I wish I didn’t want the exotic man who knows the entire history of jazz, and instead wanted the teacher, who has flaws but whose kindness is as rare as genius.
In that restaurant all of us were off. Chipped. Everybody on the way to the curve. Maybe it’s the same in a law firm, a nail salon, whatever high or low. Maybe that’s just what it is to be alive, you’ve got that broken sooty piece of something lodged inside you making you veer left.
(Who would think of sooty?)
The Baron was this Turkish guy who pretended to be Italian and dropped by The Restaurant once or twice a year. He’d show up like we’d been waiting for him and no one else through all that intervening time, each of us frozen in uniform, in place, until his presence disseminated some magic dust to make us come alive so we could fulfil our destinies of serving him.
So my main problem, and it’s just an aesthetic puzzle, is well, is this a memoir once again wrote up and called a novel – like Dept of Speculation and The Wallcreeper? And if so, does that matter?
From an interview with Merritt Tierce:
I don’t really have a pat answer for “Is this autobiographical?” Because that is a question that I’m always asked in some form or another. I’m interested in why that is such a fascinating thing. I mean, anytime I read something—like, Junot Díaz stories, for example; I know enough about him, the person, to think, Is this based on his life? Did he do this? Is he like this as a lover? How can I find out? It seems like a really instinctive human response … I don’t know why that is. If you find out that yes, it’s totally autobiographical and they’re just calling it fiction, how do you feel? As compared to: if you find out no, they made up every word, it just happens to be like them in some ways. Are you asking that question because you think it’s evidence of greater talent or more skill as an artist, to invent things, or are you asking that because you just want to fulfil your voyeuristic urge to know? Or you want to find out if the person standing in front of you did the things you read about in this book—
Yes, she nails it. Does it matter? And yet, Diablo Cody’s excellent book Candy Girl (subtitle: My Year as an Unlikely Stripper ) is given to us as a memoir, it could just as easily have been served up as her first novel. I don’t know if it matters, it just bugs me.

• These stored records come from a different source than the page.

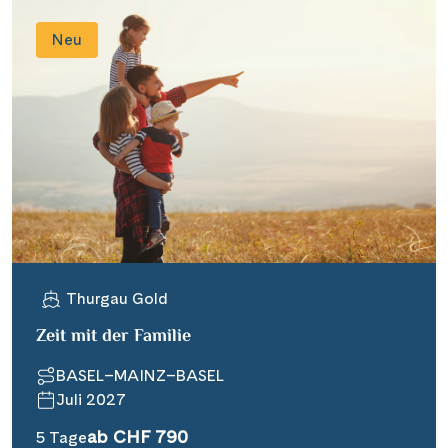
Neu
Thurgau Gold
Zeit mit der Familie
BASEL–MAINZ–BASEL
Juli 2027
ab CHF 790
5 Tage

Some women are going to be smiting their brows at some of this stuff, the self-harming is a little bit corny I agree (but hey, I just thought of why this is called a novel and not a memoir – it’s so Merritt can faithfully record every true detail of her former life and when someone chokes on this or that incident she may then say hey, it’s a novel you know...)
My ex punched the wall the one time he wanted to hit me, and I probably deserved it.
Conclusion:
This whirling bitter dazzling account of a life falling zigzaggedly between several reasonable possibilities into high unreasonableness is a modern American must read .
I wouldn’t let myself look away from what I was doing and to punish myself for seeing it I wouldn’t let myself fix it.